Il reste deux orques en France, et elles vivent dans un parc fermé. Le Marineland d'Antibes a clos ses portes au public le 5 janvier 2025, rattrapé par la loi du 30 novembre 2021 contre la maltraitance animale, qui interdit les spectacles de cétacés à compter du 1er décembre 2026 — et, à la même échéance, leur détention hors sanctuaires, refuges et programmes scientifiques. Depuis, Wikie, née en 2001, et son fils Keijo, né en novembre 2013 dans les bassins d'Antibes, attendent leur destination. Dix-huit mois plus tard, le voyage n'a toujours pas eu lieu — et cette attente résume l'impasse mondiale des grands cétacés captifs.
L'option qui vient spontanément à l'esprit — les rendre à l'océan — est la seule que personne ne porte. Nées en captivité, nourries par l'homme, les deux orques n'ont jamais chassé : associations comme autorités écartent un relâchage qui équivaudrait à une condamnation. Restent deux familles de solutions : un autre bassin, quelque part dans le monde, ou un « sanctuaire marin » — une baie fermée où les animaux vivraient en semi-liberté, soignés à vie, sans spectacles.

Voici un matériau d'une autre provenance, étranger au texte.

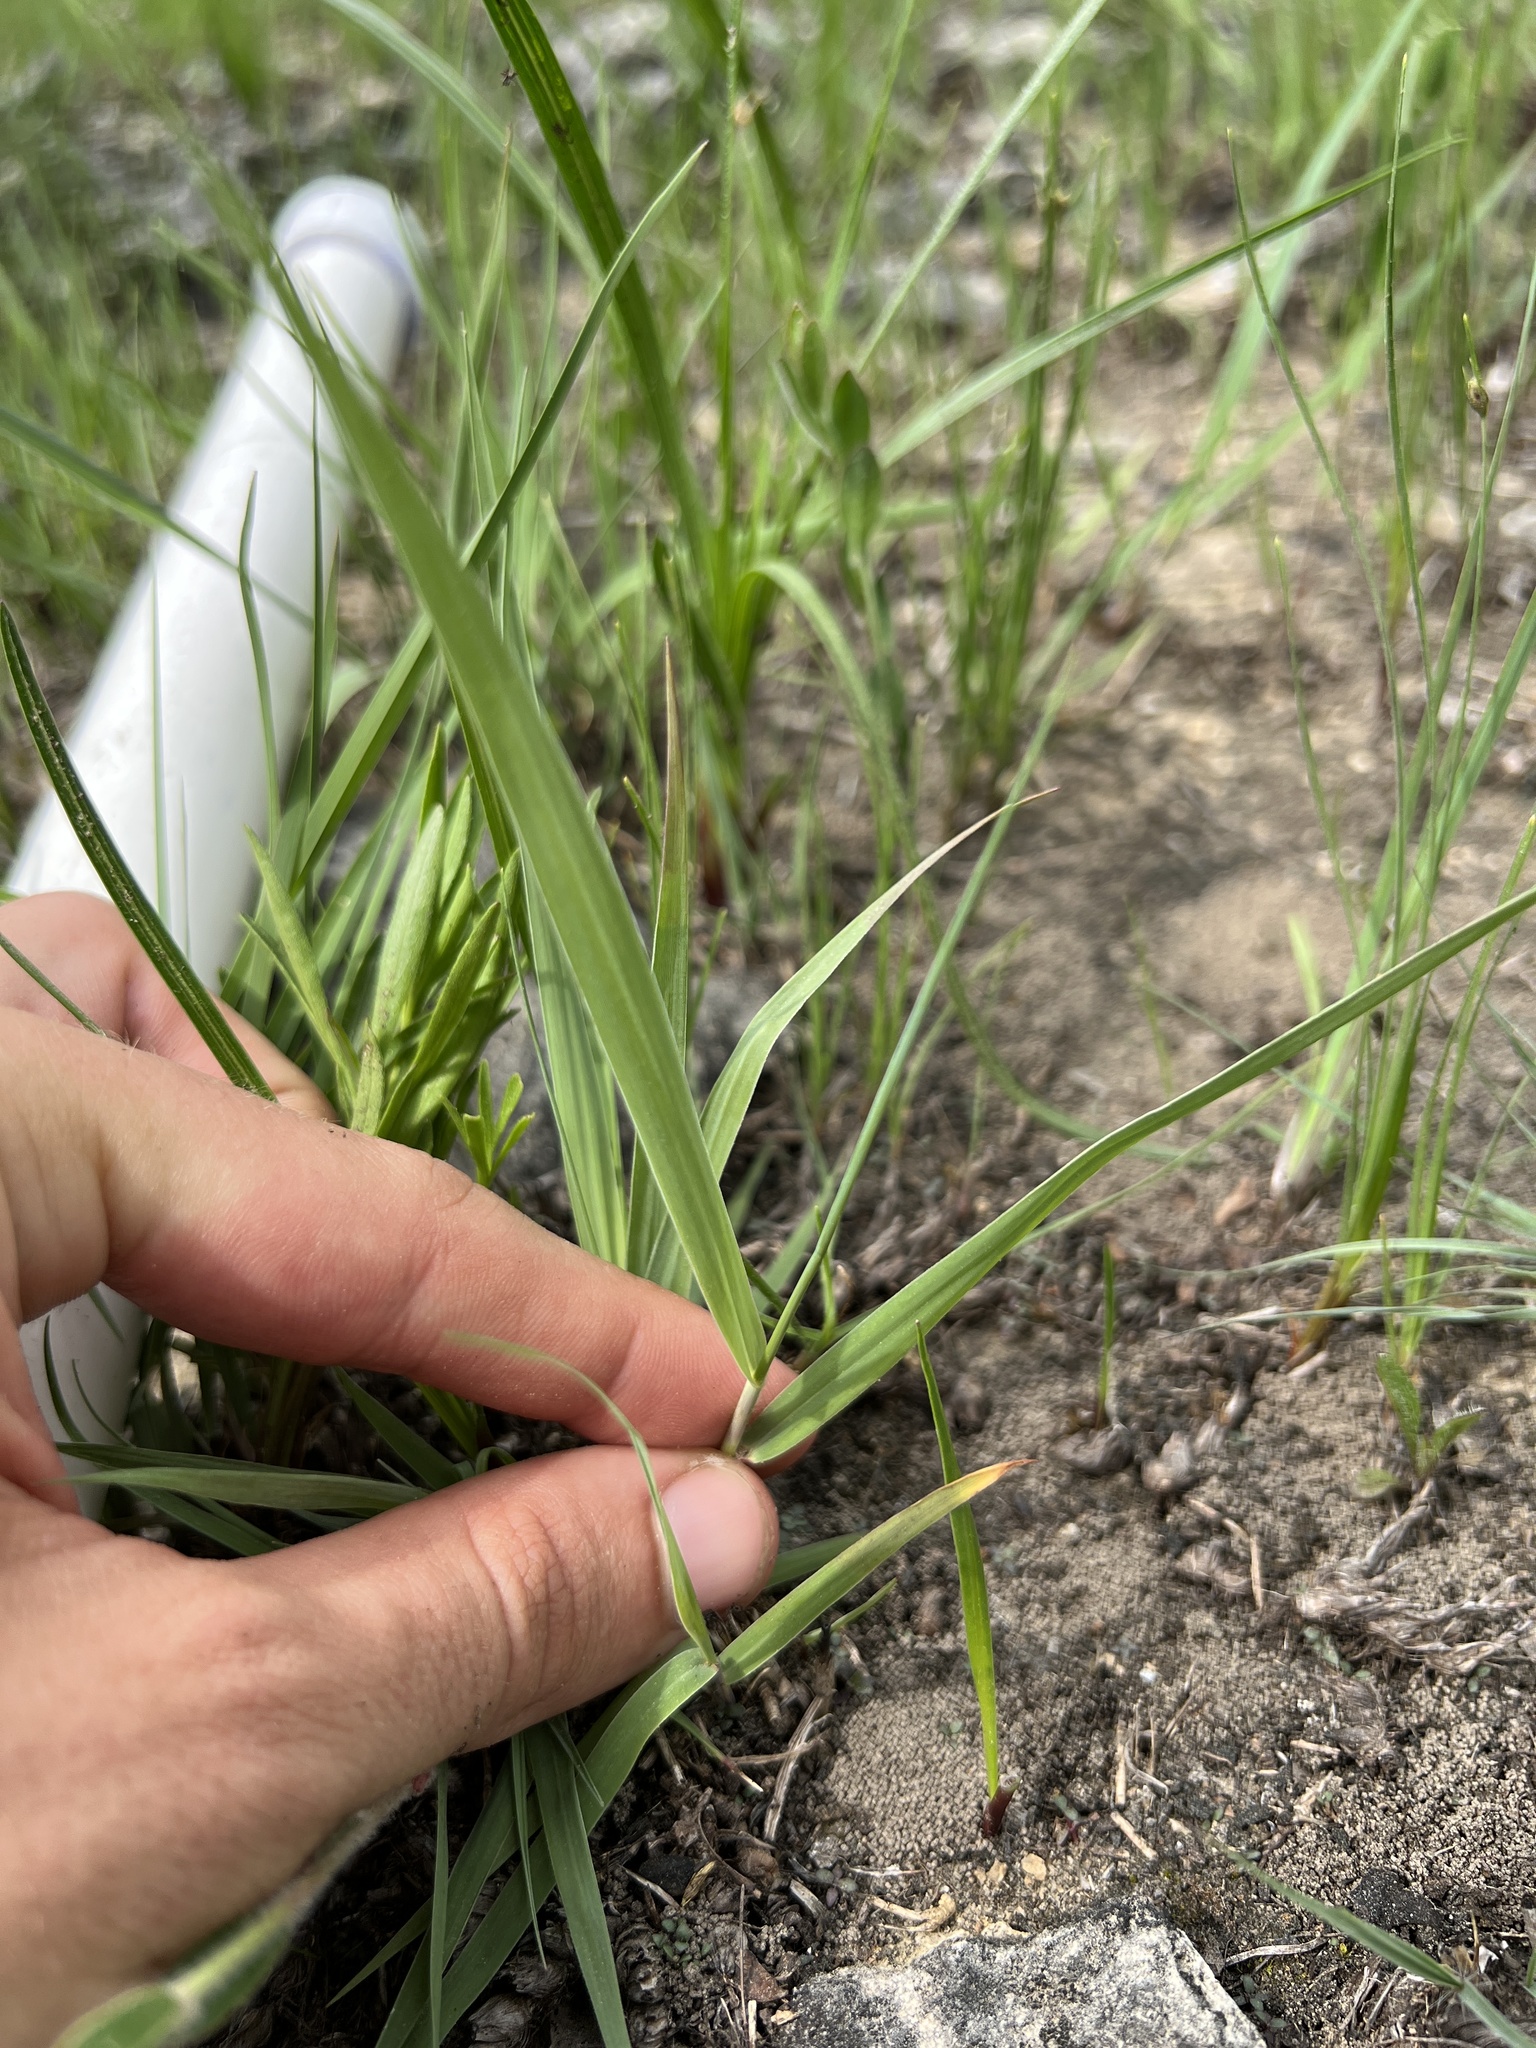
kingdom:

Décembre : le sanctuaire « le plus éthique »
Le 13 décembre 2025, l'État tranche solennellement. Le gouvernement annonce le transfert de Wikie et Keijo vers le Whale Sanctuary Project, un projet de sanctuaire en Nouvelle-Écosse, au Canada — « la solution [...] la plus crédible, la plus éthique », écrit le ministère de la Transition écologique, qui veut « poser les bases d'un modèle exemplaire de transition vers les sanctuaires marins ». Le départ est annoncé pour l'été suivant. Un détail, pourtant : le sanctuaire n'existe pas encore. Le site canadien reste à construire — aucun sanctuaire marin pour orques n'est aujourd'hui en service dans le monde.
Mai : demi-tour vers le parc d'abord refusé
Cinq mois plus tard, le 15 mai 2026, le même ministère change de cap. Les échanges avec les autorités canadiennes et plusieurs ONG ont révélé « de nouveaux éléments ne permettant pas de considérer ce projet comme viable » dans les délais requis. Et les délais pressent : une expertise judiciaire décrit une « situation structurelle alarmante » — des bassins qui, sans intervention, risquent la rupture. Le ministre chargé du dossier, Mathieu Lefèvre, annonce que « les feux sont au vert côté État » pour un transfert vers le Loro Parque de Tenerife.
Le paradoxe est complet. C'est le parc que l'autorité scientifique espagnole avait refusé un an plus tôt, jugeant les conditions d'accueil insuffisantes ; c'est aussi un delphinarium, où vivent déjà quatre orques, quand la loi française vient précisément d'en programmer la fin. Le communiqué ministériel pose l'alternative en termes crus : sans transfert, la « seule option restante » serait l'euthanasie.

Les associations de défense animale contestent. One Voice multiplie les actions contre le choix espagnol, qu'elle juge contraire à l'esprit de la loi ; l'État lui oppose l'urgence sanitaire documentée des bassins. À l'approche du départ, les conditions mêmes du transport — un déménagement hors norme pour des animaux de plusieurs tonnes — font débat jusqu'au bout.

Les dauphins aussi, en deux temps
L'arbitrage de mai règle également le sort des douze grands dauphins du parc : un transfert temporaire en Espagne, le temps que les installations soient prêtes ; huit rejoindront ensuite le ZooParc de Beauval, « dans un peu plus d'un an », les quatre autres restant à l'Oceanogràfic de Valence. La France, qui protège désormais ses dauphins sauvages jusqu'à fermer des pêcheries l'hiver, n'a plus, pour ses cétacés captifs, aucune structure d'accueil sur son sol.
C'est l'angle mort du texte de 2021. La loi a fixé un principe clair — plus de spectacles, plus de détention, sauf sanctuaires et refuges — mais les sanctuaires qu'elle érige en horizon n'existent pas encore, et il faut bien loger les animaux en attendant. Entre le communiqué qui promettait « un modèle exemplaire de transition vers les sanctuaires marins » et celui qui a mis les feux au vert vers un delphinarium espagnol, il s'est écoulé cinq mois.